Wie das Fotografieren ist auch das Schreiben ein Umgehen mit Dauer und Augenblick, das durch die Wahl der "Einstellung", der Perspektive viel über die Haltung des Autors sagt. Und Haltung als gelebter Wert ist ein Motiv, mit dem sich Alfred Goubran in seinem Prosa- und Essaywerk (u. a. Kleine Landeskunde und Der gelernte Österreicher) immer wieder auseinandersetzte - auch in diesem Band. Die im Buchtitel anklingenden Themen Heimat und Identität fasst Goubran in den Texten zu den Fotos breiter, er versteht sie im Sinn von Selbstbefragung und Selbstbewusstsein. Um einen Vater geht es in den Texten, um eine (Groß-)Mutter, um das Meer, um Schönheit und Anmut, um sprechende Steine und immer wieder um Bilder. Solche, die man hat oder sich innerlich macht. Formal variieren die Texte von mehrere Seiten umfassenden Prosa-Miniaturen über kurz umrissene traumartige Episoden bis zu Aphorismen.

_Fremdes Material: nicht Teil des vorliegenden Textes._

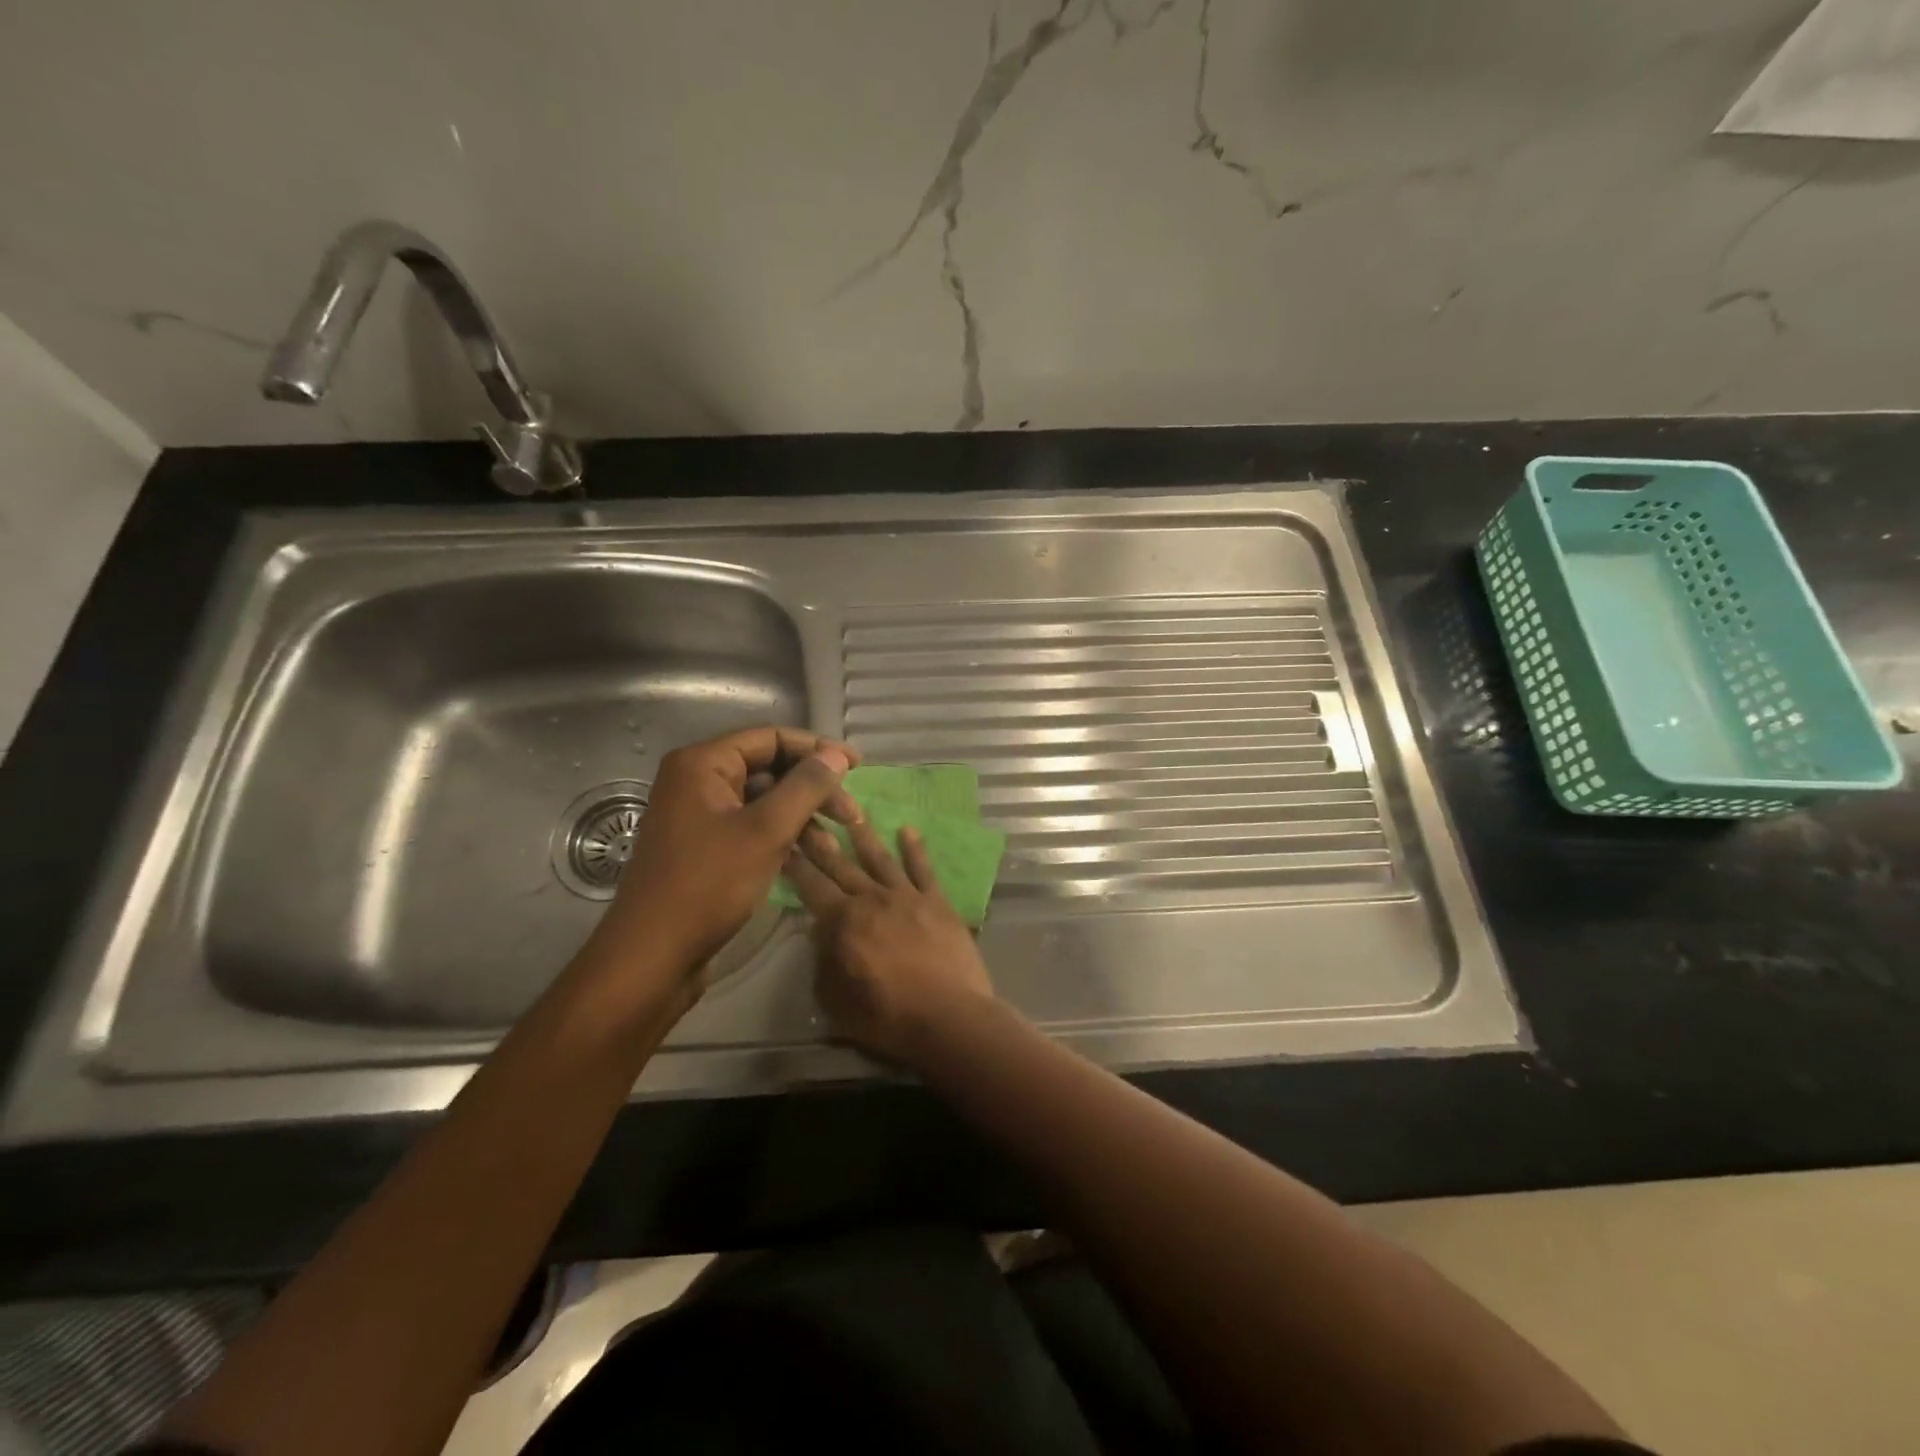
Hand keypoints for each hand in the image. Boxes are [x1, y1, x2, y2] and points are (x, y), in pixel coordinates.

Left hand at [587, 727, 859, 990]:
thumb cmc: (709, 885)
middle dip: (813, 786)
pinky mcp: (703, 845)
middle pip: (768, 767)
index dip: (818, 748)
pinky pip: (750, 824)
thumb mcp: (766, 831)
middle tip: (851, 813)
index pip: (772, 738)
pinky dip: (781, 833)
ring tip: (837, 838)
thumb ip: (805, 787)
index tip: (858, 766)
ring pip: (763, 799)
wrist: (653, 956)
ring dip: (802, 813)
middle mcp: (696, 780)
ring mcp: (698, 814)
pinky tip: (810, 852)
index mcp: (703, 764)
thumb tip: (837, 755)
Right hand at [785, 815, 996, 1067]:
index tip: (783, 839)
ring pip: (880, 858)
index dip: (794, 863)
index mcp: (843, 922)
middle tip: (807, 812)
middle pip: (840, 864)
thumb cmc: (887, 1017)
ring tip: (852, 812)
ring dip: (863, 835)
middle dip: (820, 838)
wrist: (948, 1016)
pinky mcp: (937, 902)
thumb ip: (823, 962)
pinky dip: (915, 848)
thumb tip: (820, 933)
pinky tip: (908, 829)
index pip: (811, 885)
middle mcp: (871, 899)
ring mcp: (907, 896)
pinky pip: (923, 869)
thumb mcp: (835, 1001)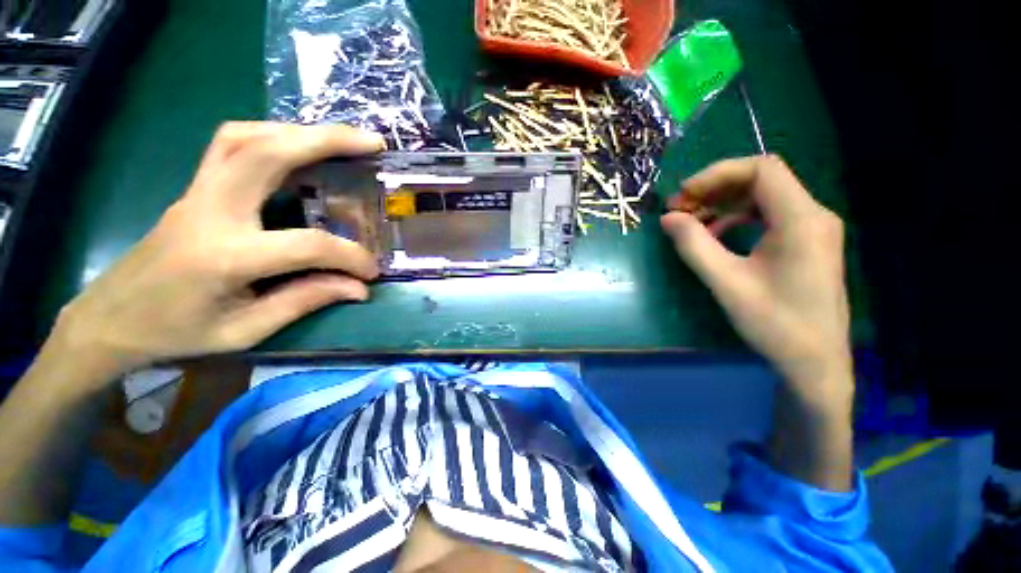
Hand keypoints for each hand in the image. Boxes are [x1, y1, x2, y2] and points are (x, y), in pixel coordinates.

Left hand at [52, 122, 384, 381]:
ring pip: (246, 136)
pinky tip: (296, 148)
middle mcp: (210, 210)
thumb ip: (305, 301)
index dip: (349, 257)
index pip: (307, 245)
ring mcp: (198, 192)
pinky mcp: (196, 189)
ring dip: (298, 132)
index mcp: (224, 256)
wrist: (111, 318)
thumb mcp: (244, 331)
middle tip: (372, 143)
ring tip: (339, 140)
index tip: (371, 271)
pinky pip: (232, 144)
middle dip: (327, 141)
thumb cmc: (176, 333)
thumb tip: (358, 288)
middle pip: (268, 153)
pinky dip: (271, 136)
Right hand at [661, 156, 851, 394]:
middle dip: (716, 188)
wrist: (815, 362)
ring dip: (724, 203)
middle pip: (762, 180)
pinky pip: (768, 216)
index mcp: (801, 220)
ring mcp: (812, 228)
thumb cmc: (775, 323)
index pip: (761, 169)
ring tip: (692, 222)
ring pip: (763, 197)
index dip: (717, 174)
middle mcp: (813, 215)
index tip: (683, 195)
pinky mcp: (806, 242)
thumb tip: (667, 218)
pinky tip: (716, 235)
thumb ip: (694, 246)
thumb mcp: (726, 283)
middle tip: (681, 208)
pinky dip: (737, 218)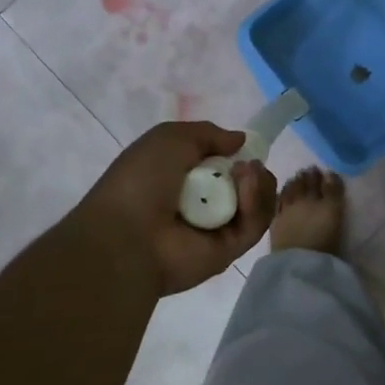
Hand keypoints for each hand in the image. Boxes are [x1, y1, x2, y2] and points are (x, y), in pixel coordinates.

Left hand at [80, 122, 277, 294]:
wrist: (127, 235)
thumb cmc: (141, 181)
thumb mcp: (170, 137)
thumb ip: (208, 133)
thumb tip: (240, 140)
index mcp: (184, 179)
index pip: (224, 166)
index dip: (239, 154)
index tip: (246, 147)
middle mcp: (204, 203)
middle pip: (247, 184)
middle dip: (253, 169)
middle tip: (248, 165)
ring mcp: (219, 228)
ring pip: (257, 203)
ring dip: (258, 183)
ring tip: (247, 173)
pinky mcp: (231, 250)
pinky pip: (254, 225)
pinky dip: (256, 203)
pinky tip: (246, 187)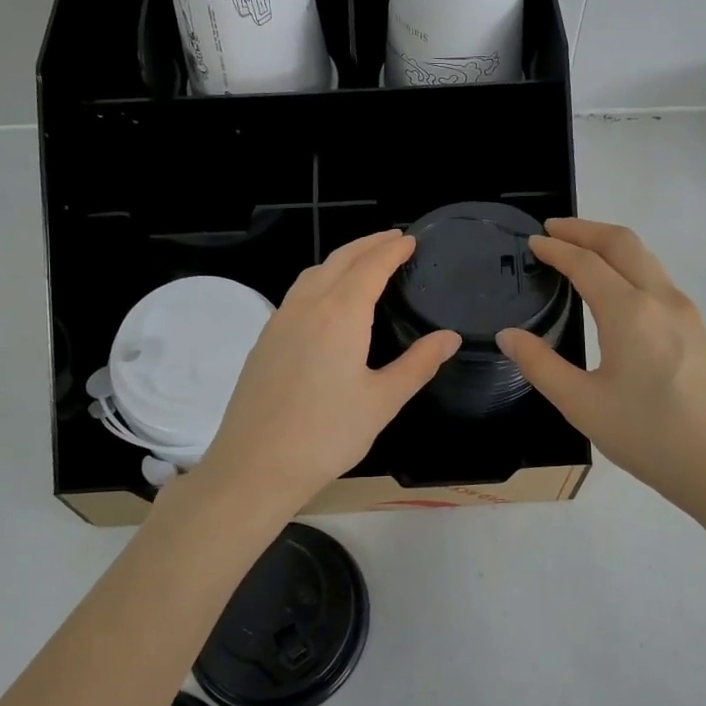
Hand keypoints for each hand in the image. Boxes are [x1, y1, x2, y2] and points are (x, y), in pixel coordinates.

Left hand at [194, 231, 459, 517]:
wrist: (255, 466)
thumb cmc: (328, 435)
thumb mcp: (383, 401)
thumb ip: (418, 364)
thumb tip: (450, 337)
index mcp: (340, 314)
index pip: (370, 267)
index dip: (392, 250)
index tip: (410, 240)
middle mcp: (307, 307)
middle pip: (339, 260)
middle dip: (368, 244)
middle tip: (393, 239)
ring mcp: (279, 322)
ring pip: (313, 274)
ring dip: (341, 259)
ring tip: (363, 262)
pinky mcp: (264, 341)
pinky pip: (296, 294)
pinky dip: (319, 280)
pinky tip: (327, 302)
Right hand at [496, 218, 705, 516]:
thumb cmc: (649, 436)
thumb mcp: (582, 404)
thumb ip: (540, 365)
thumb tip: (508, 336)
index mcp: (629, 312)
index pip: (586, 263)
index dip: (556, 249)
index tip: (532, 243)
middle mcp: (661, 299)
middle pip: (622, 243)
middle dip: (585, 229)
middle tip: (554, 230)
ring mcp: (686, 313)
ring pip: (646, 258)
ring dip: (610, 245)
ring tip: (580, 252)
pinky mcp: (699, 330)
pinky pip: (658, 280)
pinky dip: (630, 267)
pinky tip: (616, 291)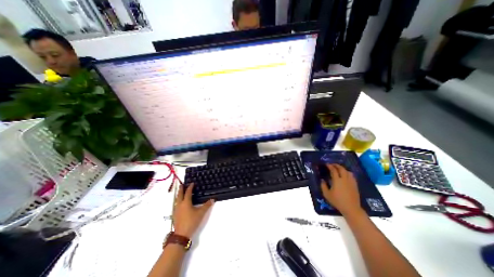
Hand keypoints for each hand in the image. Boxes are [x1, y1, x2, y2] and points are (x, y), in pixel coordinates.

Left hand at [173, 184, 212, 237]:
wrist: (181, 235)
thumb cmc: (191, 221)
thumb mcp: (201, 213)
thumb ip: (207, 205)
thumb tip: (213, 199)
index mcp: (186, 202)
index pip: (188, 192)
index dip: (190, 187)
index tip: (192, 183)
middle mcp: (180, 204)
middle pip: (180, 194)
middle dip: (181, 189)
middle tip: (182, 184)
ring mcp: (176, 210)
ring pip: (177, 199)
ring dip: (179, 194)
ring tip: (181, 192)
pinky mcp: (175, 215)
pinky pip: (176, 204)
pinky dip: (178, 200)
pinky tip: (180, 203)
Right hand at [320, 165, 361, 215]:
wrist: (351, 208)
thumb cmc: (337, 201)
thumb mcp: (327, 194)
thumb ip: (323, 186)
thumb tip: (322, 180)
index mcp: (337, 180)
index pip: (333, 170)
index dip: (330, 166)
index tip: (326, 164)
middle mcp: (344, 179)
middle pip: (341, 169)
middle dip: (336, 165)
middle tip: (332, 164)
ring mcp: (351, 182)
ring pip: (347, 171)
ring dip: (342, 168)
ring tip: (339, 169)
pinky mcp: (355, 185)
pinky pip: (352, 176)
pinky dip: (347, 173)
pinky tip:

Die Fotos und Texte des Bandes stehen mit- und nebeneinander, doch legen sie den Betrachter/Leser nicht fest, sie lassen ihm Raum für eigene Reflexionen. Dazu schrieb Goubran in seinem Essay Kleine Landeskunde: "Jedes tiefere Verstehen gründet in Zusammenhängen - sowohl ihrer Kenntnis als auch in ihrer Wahrnehmung. Das zielt im Letzten auf uns selbst. Und vielleicht darüber hinaus. Wo wir uns aus den Zusammenhängen nehmen - ja, schon wo wir es versuchen -, geschieht es immer auf Kosten des Bewusstseins. Und der Wahrheit." (Stefan Gmünder, Album DER STANDARD, 14./15.2.2015)

Alfred Goubran, Gerhard Maurer, "Wo ich wohne bist du Niemand. Heimat/Identität". € 30,- / 128 Seiten. Malandro, Klagenfurt 2015

Hinweis: Bis zum 15. 3. läuft in der Alpen-Adria-Galerie in Klagenfurt (Theaterplatz 3) die Ausstellung "Wo ich wohne bist du Niemand - Heimat/Identität", die auf dem Buch basiert. Täglich außer Montag von 10.00 bis 18.00 Uhr.